Kim Wilson, the Minister of Health (File photograph by Blaire Simmons)

Legal changes to level the playing field in jury selection have won unanimous backing in the House of Assembly.

The Criminal Code Amendment No 2 Act 2020 removed the right for prosecutors to “standby” an unlimited number of potential jurors without reason.

Kim Wilson, the Minister of Health, said the change would address a longstanding inequality in the island’s legal system.

She said: “There is a disparity in the jury selection process that could give the appearance of bias in favour of the Crown.”

Jurors are drawn at random from a pool, but the Crown can call on jurors to “stand down” without any reason.

Potential jurors who are stood down can only be called again if the pool is exhausted without a 12-strong jury being formed.

The Crown can still challenge the selection of a juror, but they must explain to the court why the potential juror was not qualified or would be biased.

But defence counsel could only challenge three jurors without reason.

Now the prosecution and defence would be able to dismiss up to three potential jurors without reason during the selection process.

That figure would increase to five in cases where the maximum penalty was life in prison.

Ms Wilson said the amendments would also remove a reference to the death penalty and remove a “sexist” provision that allowed the creation of an all-male jury in cases “where matters of an indecent nature are likely to arise”.

Scott Pearman, the Shadow Minister of Legal Affairs, said the amendments were long overdue and that the standby system had already been removed in other jurisdictions.

Mr Pearman said: “This is something that is bringing the Criminal Code up to modernity.”

He added that it was vitally important for the jury process to be viewed as fair for all, and the amendment would help to ensure that is the case.

Michael Scott, a former attorney-general and justice minister, said prosecutors had for centuries used the jury selection process to “weed out” jurors who might be sympathetic towards the defendant.

Mr Scott added: “It harms and has harmed many defendants that have come before the courts.”

Rolfe Commissiong, a government backbencher, added that it was a shame that it took Bermuda until 2020 to do away with a scheme that “egregiously tilted the scales of justice” and its removal was “no small step” away from systemic racism.
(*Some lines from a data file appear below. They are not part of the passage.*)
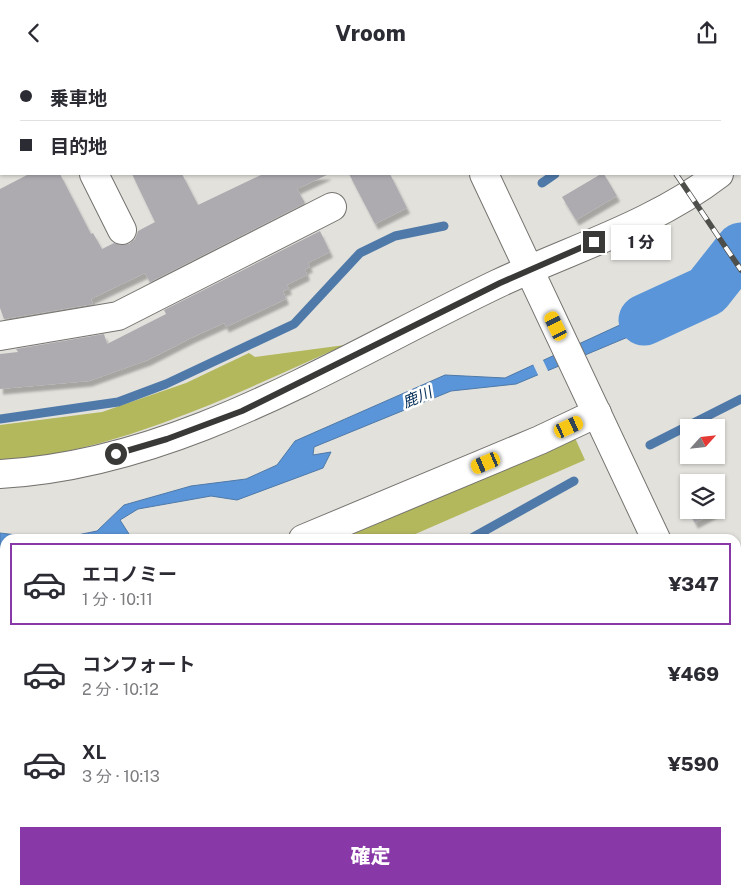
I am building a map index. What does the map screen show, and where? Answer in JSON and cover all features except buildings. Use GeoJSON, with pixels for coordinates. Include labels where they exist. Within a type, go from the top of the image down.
{"type":"FeatureCollection","features":[{"type":"Feature","properties":{"kind":"street"},"geometry":{"type":"LineString","coordinates":[[94,175],[122,230]]}},
{"type":"Feature","properties":{"kind":"street"},"geometry":{"type":"LineString","coordinates":[[484,175],[654,534]]}},
{"type":"Feature","properties":{"kind":"street"},"geometry":{"type":"LineString","coordinates":[[0,474],[27,473],[98,459],[186,432],[242,411],[500,283],[534,281],[691,195],[718,175]]}},
{"type":"Feature","properties":{"kind":"street"},"geometry":{"type":"LineString","coordinates":[[0,336],[118,316],[332,207]]}},
{"type":"Feature","properties":{"kind":"street"},"geometry":{"type":"LineString","coordinates":[[315,534],[540,440],[594,405]]}},
{"type":"Feature","properties":{"kind":"green space"},"geometry":{"type":"Polygon","coordinates":[[[345,345],[177,418],[133,433],[89,446],[45,455],[0,461],[0,425],[102,412],[186,383],[249,353],[255,357],[345,345]]]}},
{"type":"Feature","properties":{"kind":"green space"},"geometry":{"type":"Polygon","coordinates":[[[575,438],[585,460],[415,534],[352,534],[575,438]]]}},
{"type":"Feature","properties":{"kind":"water"},"geometry":{"type":"Polygon","coordinates":[[[707,291],[678,316],[516,384],[451,391],[314,447],[313,455],[331,452],[323,468],[237,500],[211,496],[138,509],[120,520],[129,534],[82,534],[97,531],[124,505],[191,486],[246,479],[277,465],[295,441],[445,375],[505,378],[674,300],[707,291]]]}},
{"type":"Feature","properties":{"kind":"pier"},"geometry":{"type":"Polygon","coordinates":[[[542,358],[549,373],[539,377],[532,362],[542,358]]]}},
{"type":"Feature","properties":{"kind":"waterway"},"geometry":{"type":"LineString","coordinates":[[542,183],[554,175]]}},
{"type":"Feature","properties":{"kind":"waterway"},"geometry":{"type":"LineString","coordinates":[[0,419],[118,402],[166,384],[294,324],[360,253],[395,236],[444,226]]}},
{"type":"Feature","properties":{"kind":"waterway","name":"鹿川"},"geometry":{"type":"LineString","coordinates":[[644,320],[707,291],[741,248]]}},
{"type":"Feature","properties":{"kind":"waterway"},"geometry":{"type":"LineString","coordinates":[[650,445],[741,399]]}},
{"type":"Feature","properties":{"kind":"waterway"},"geometry":{"type":"LineString","coordinates":[[479,534],[574,481]]}},
{"type":"Feature","properties":{"kind":"railway"},"geometry":{"type":"LineString","coordinates":[[677,175],[741,270]]}},
{"type":"Feature","properties":{"kind":"route"},"geometry":{"type":"LineString","coordinates":[[116,454],[167,439],[242,411],[500,283],[594,242]]}}]}
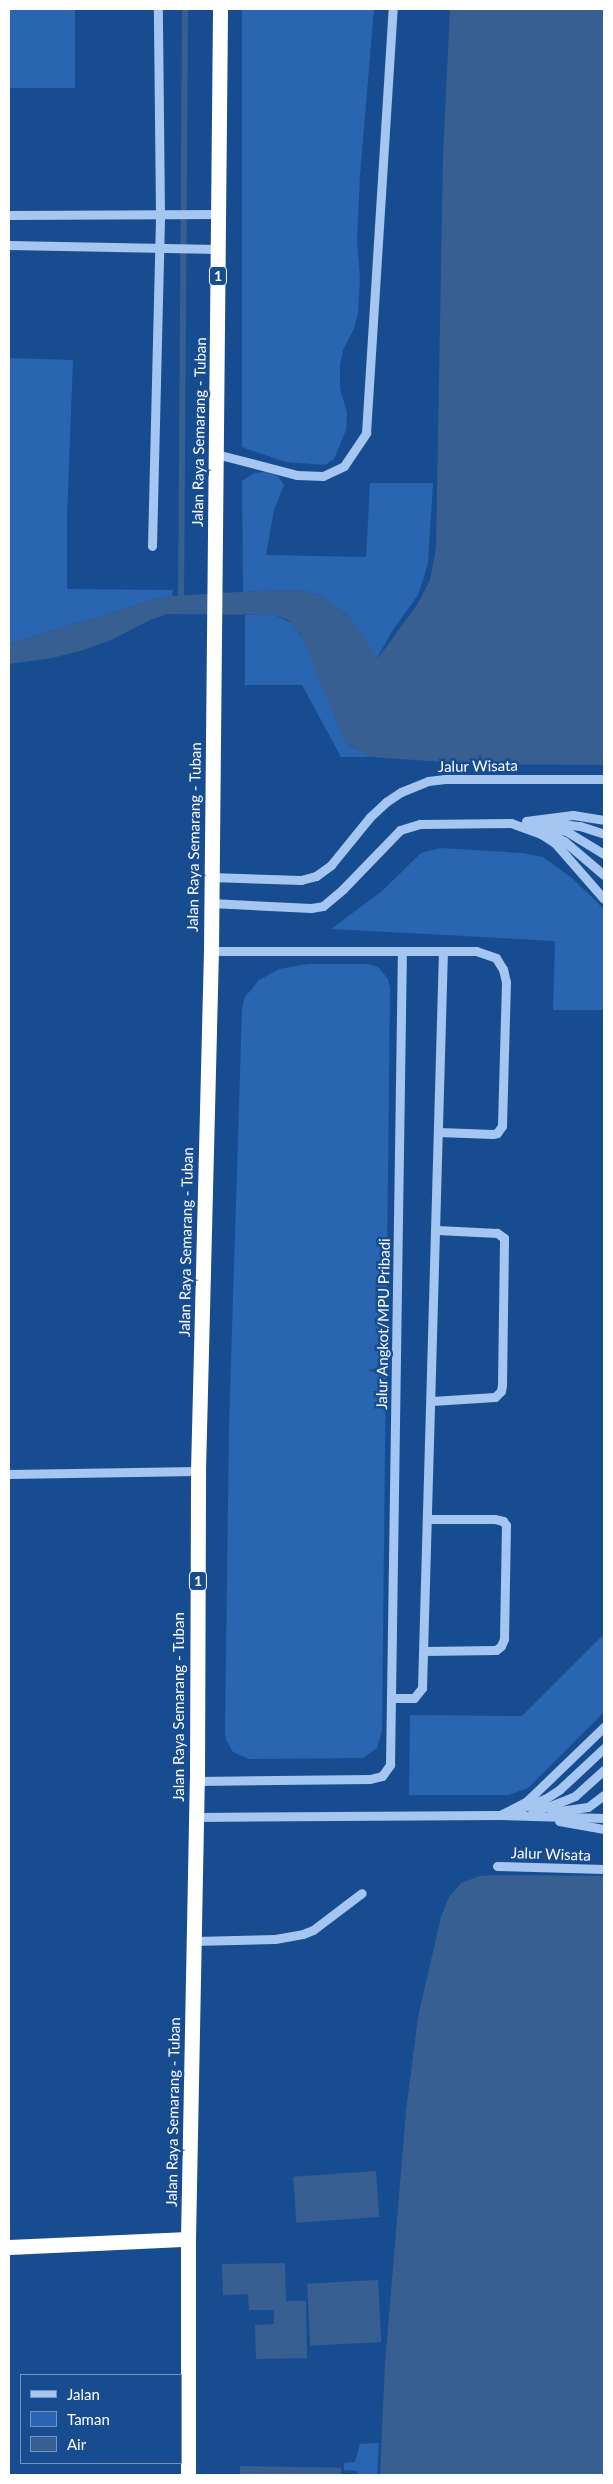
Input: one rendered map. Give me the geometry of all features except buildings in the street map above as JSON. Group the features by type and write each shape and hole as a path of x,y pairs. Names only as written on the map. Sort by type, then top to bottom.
{"highway":[{"name":"Jalan Raya Semarang - Tuban","path":"188,2475 188,2240 197,1781 198,1472 211,950 214,687 218,249 211,214 220,9"},
{"path":"9,2247 188,2240"}],"street":[{"path":"152,546 160,214 158,9"},
{"path":"216,454 297,475 323,476 344,466 366,433 393,9"},
{"path":"9,215 211,214"},
{"path":"9,245 218,249"},
{"name":"Jalur Wisata","path":"211,878 301,880 316,876 334,862 370,817 386,802 401,792 428,782 453,778 604,779"},
{"path":"511,823 573,815 604,820"},
{"path":"511,823 558,829 582,839 604,854"},
{"path":"511,823 552,833 604,875"},
{"path":"511,823 550,839 604,899"},
{"path":"211,903 317,908 332,900 404,827 420,824 565,823 604,834"},
{"path":"211,950 476,951 490,954 500,963 506,982 503,1122 497,1133 438,1132"},
{"name":"Jalur Angkot/MPU Pribadi","path":"197,1781 378,1778 387,1772 390,1765 402,951"},
{"path":"392,1698 414,1698 420,1692 424,1650 437,1230 443,951"},
{"path":"432,1401 495,1397 501,1391 502,1385 504,1238 497,1233 437,1230"},
{"path":"9,1474 198,1472"},
{"path":"424,1650 496,1650 501,1646 504,1638 506,1525 503,1521 494,1519 428,1519"},
{"path":"499,1815 527,1801 604,1727"},
{"path":"499,1815 532,1805 552,1795 567,1784 604,1748"},
{"path":"499,1815 562,1802 582,1792 604,1770"},
{"path":"499,1815 579,1809 592,1805 604,1794"},
{"path":"499,1815 604,1829"},
{"path":"196,1817 499,1815 604,1818"},
{"name":"Jalur Wisata","path":"496,1866 604,1869"},
{"path":"194,1941 275,1939 303,1934 319,1925 362,1893"}],"green space":[{"path":"9,9 75,9 75,88 9,88"},
{"path":"242,9 374,9 360,175 357,241 360,278 358,313 354,329 343,350 340,364 340,389 347,412 346,430 334,459 325,465 285,462 242,447"},
{"path":"9,358 73,360 67,518 67,589 173,590 172,596 153,600 9,644"},
{"path":"265,472 278,476 284,485 274,510 266,555 366,557 370,483 433,483 428,563 423,580 418,595 393,630 377,658 349,617 320,595 301,590 243,592 242,481 254,473"},
{"path":"245,615 275,615 295,625 310,653 344,739 350,746 371,757 341,757 302,685 245,685"},
{"path":"441,848 522,853 543,857 572,878 596,901 604,910 604,1010 553,1010 555,941 331,929 382,891 421,853"},
{"path":"308,964 367,964 378,967 388,979 390,988 382,1731 377,1748 363,1758 249,1759 233,1752 226,1740 225,1733 229,1425 242,1008 245,997 259,980 279,969"},
{"path":"604,1634 604,1712 528,1788 509,1795 409,1795 410,1715 522,1716"},
{"path":"379,2443 377,2475 358,2475 357,2471 344,2470 344,2463 355,2462 360,2444"}],"water":[{"path":"450,9 604,9 604,765 473,764 371,757 350,746 344,739 300,633 288,620 275,615 167,614 150,620 111,640 80,651 52,658 9,664 9,644 153,600 172,596 301,590 320,595 349,617 378,658 417,605 430,580 436,548 443,156"},
{"path":"480,1876 604,1876 604,2475 380,2475 385,2363 406,2111 418,2017 441,1917 449,1897 461,1883"},
{"path":"376,2171 379,2217 296,2223 293,2177"},
{"path":"285,2263 286,2301 306,2301 307,2358 256,2359 255,2325 274,2324 274,2310 249,2310 248,2294 223,2295 222,2264"},
{"path":"378,2280 381,2342 310,2346 307,2284"},
{"path":"240,2466 341,2468 341,2475 240,2475"}],"waterway":[{"path":"181,603 185,9"}]}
The amendments came just a week after the Supreme Court found that the rule went against the principle of a defendant’s right to a fair trial.
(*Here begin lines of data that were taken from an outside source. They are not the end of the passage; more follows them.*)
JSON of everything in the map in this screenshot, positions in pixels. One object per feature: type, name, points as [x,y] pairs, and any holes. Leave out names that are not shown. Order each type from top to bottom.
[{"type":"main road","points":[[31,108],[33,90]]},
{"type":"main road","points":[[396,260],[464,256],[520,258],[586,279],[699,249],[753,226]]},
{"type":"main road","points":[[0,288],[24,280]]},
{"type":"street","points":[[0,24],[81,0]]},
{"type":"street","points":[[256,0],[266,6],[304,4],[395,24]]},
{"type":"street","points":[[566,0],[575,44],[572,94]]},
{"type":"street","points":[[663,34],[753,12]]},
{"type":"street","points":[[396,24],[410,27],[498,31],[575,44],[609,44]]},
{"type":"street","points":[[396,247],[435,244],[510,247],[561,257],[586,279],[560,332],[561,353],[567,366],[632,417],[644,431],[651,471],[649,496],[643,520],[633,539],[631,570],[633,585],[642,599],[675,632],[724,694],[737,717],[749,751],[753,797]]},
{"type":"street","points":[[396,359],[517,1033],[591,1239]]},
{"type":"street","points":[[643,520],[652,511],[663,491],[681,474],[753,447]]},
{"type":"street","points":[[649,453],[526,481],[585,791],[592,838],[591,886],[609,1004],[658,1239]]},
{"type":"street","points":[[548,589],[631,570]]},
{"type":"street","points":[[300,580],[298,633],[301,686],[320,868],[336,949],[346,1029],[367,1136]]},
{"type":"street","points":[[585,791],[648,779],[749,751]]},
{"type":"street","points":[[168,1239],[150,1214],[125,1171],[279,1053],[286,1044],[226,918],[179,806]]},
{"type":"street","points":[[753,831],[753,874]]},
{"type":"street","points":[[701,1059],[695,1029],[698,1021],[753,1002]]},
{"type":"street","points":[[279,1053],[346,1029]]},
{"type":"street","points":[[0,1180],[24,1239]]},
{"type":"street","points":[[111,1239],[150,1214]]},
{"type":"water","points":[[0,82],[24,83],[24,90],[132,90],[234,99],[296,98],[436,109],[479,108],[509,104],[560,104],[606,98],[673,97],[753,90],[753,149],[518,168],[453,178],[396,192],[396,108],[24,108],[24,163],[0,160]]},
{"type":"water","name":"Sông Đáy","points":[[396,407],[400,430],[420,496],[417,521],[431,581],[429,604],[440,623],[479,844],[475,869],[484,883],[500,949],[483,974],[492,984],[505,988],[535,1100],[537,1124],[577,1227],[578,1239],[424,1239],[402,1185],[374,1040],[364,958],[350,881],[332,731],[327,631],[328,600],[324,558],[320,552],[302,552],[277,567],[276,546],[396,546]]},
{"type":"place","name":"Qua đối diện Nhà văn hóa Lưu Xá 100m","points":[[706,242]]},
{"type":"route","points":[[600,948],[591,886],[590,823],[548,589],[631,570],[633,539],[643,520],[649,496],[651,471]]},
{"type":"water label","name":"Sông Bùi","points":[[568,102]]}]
Chief Justice Narinder Hargun ruled that a section of the Criminal Code on juries was inoperative, because it allowed a difference in the number of juror challenges available to the defence and “standbys” that could be made by the prosecution.

The judgment came after a constitutional application was made by Mark Pettingill on behalf of Jahmico Trott, which was not opposed by the Crown.

Mr Trott, 32, had denied charges of attempted murder, use of a firearm in an indictable offence, possession of a firearm with criminal intent, corruption of a witness and intimidation of a witness.

Mr Pettingill said that during jury selection for Mr Trott’s Supreme Court trial prosecutors “stood by” ten potential jurors, all of them black people.

He did not accuse the Crown of wrongdoing, but maintained the circumstances raised concerns about the appearance of bias and “equality of arms” — that there should be a level playing field.